** SUPPLIED ENTRIES follows **
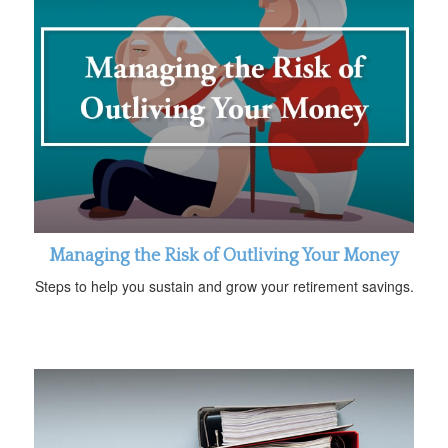
Managing the Risk of Outliving Your Money
Steps to help you sustain and grow your retirement savings.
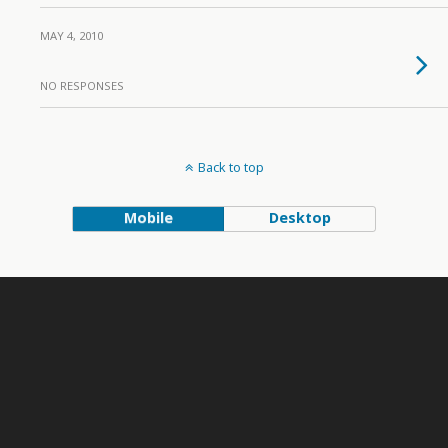
MAY 4, 2010
NO RESPONSES
Back to top
Mobile
Desktop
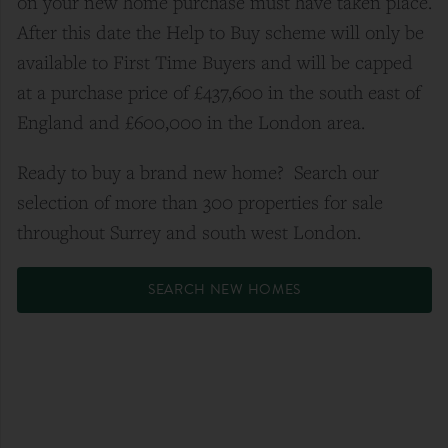
on your new home purchase must have taken place.
After this date the Help to Buy scheme will only be
available to First Time Buyers and will be capped
at a purchase price of £437,600 in the south east of
England and £600,000 in the London area.
Ready to buy a brand new home? Search our
selection of more than 300 properties for sale
throughout Surrey and south west London.
SEARCH NEW HOMES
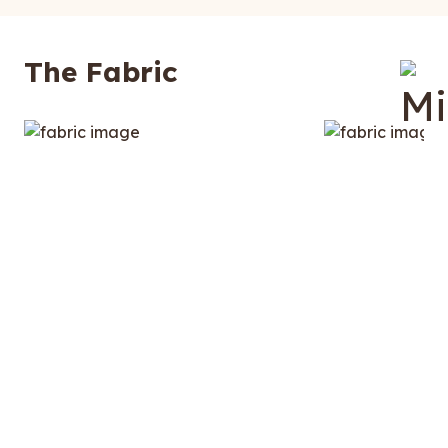
The Fabric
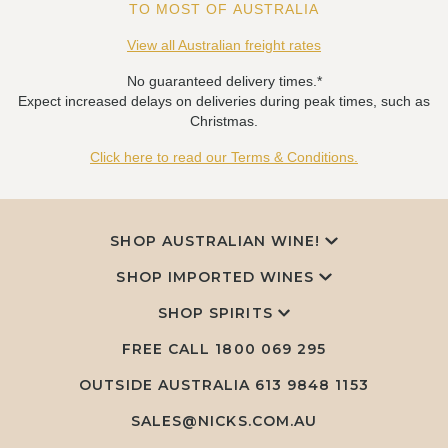
TO MOST OF AUSTRALIA
View all Australian freight rates
No guaranteed delivery times.*
Expect increased delays on deliveries during peak times, such as
Christmas.
Click here to read our Terms & Conditions.
SHOP AUSTRALIAN WINE!
SHOP IMPORTED WINES
SHOP SPIRITS
FREE CALL
1800 069 295
OUTSIDE AUSTRALIA 613 9848 1153
SALES@NICKS.COM.AU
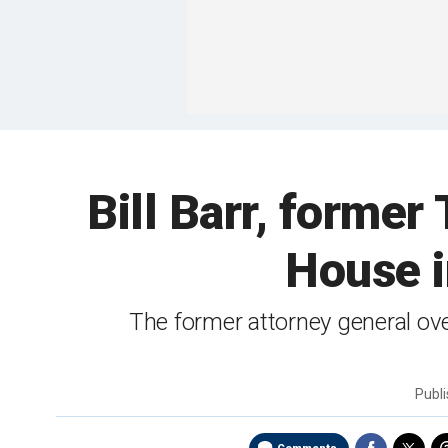
Bill Barr, former
House i
The former attorney general ov
Publ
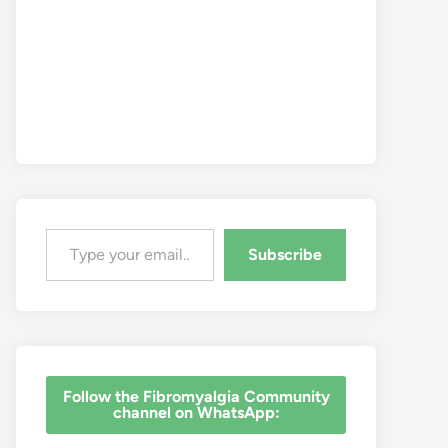
Type your email…
Subscribe
‎Follow the Fibromyalgia Community
channel on WhatsApp:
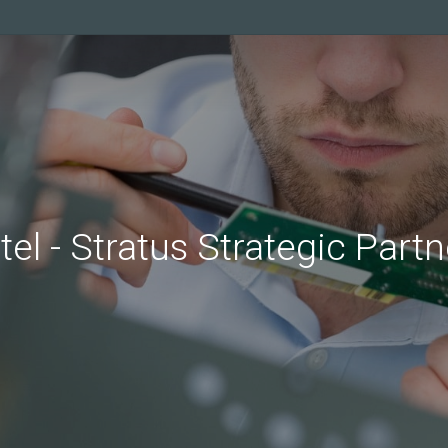
tel
-
Stratus
Strategic
Partn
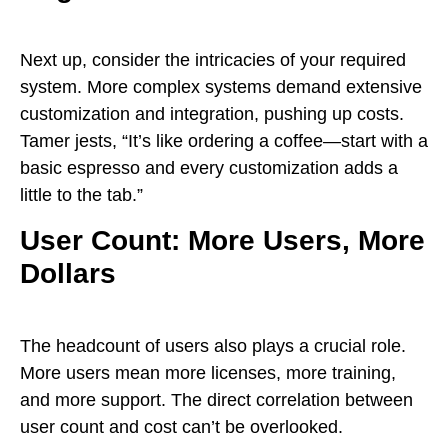
Next up, consider the intricacies of your required
system. More complex systems demand extensive
customization and integration, pushing up costs.
Tamer jests, “It’s like ordering a coffee—start with a
basic espresso and every customization adds a
little to the tab.”
User Count: More Users, More
Dollars
The headcount of users also plays a crucial role.
More users mean more licenses, more training,
and more support. The direct correlation between
user count and cost can’t be overlooked.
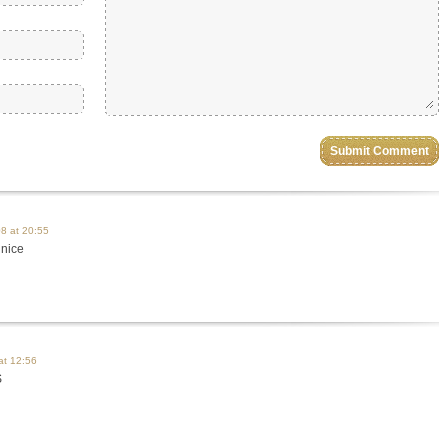
8 at 20:55
 nice
at 12:56
S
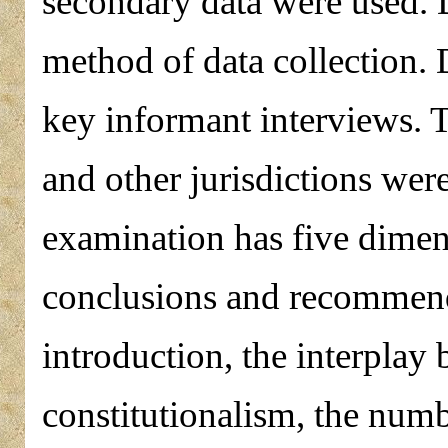
secondary data were used. 
method of data collection. 
key informant interviews. T
and other jurisdictions wer
examination has five dimens
conclusions and recommend
introduction, the interplay
constitutionalism, the numb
** End of SUPPLIED ENTRIES **
Swap "customization" for "personalization" in the stretch from the line containing "Bill Barr, former" through the final line, and give that stretch again with nothing else altered. Omit the pictures.

◆ **TASK ANSWER**
Bill Barr, former
House i
The former attorney general ov
Publ
Type your email…
Subscribe
‎Follow the Fibromyalgia Community
channel on WhatsApp:
tel
-
Stratus
Strategic
Partn
Next up, consider the intricacies of your required
system. More complex systems demand extensive
personalization and integration, pushing up costs.
Tamer jests, “It’s like ordering a coffee—start with a
basic espresso and every personalization adds a
little to the tab.”
User Count: More Users, More
Dollars
The headcount of users also plays a crucial role.
More users mean more licenses, more training,
and more support. The direct correlation between
user count and cost can’t be overlooked.
8 at 20:55
 nice
at 12:56
S
secondary data were used. 
method of data collection. 
key informant interviews. T
and other jurisdictions wer
examination has five dimens
conclusions and recommend
introduction, the interplay
constitutionalism, the numb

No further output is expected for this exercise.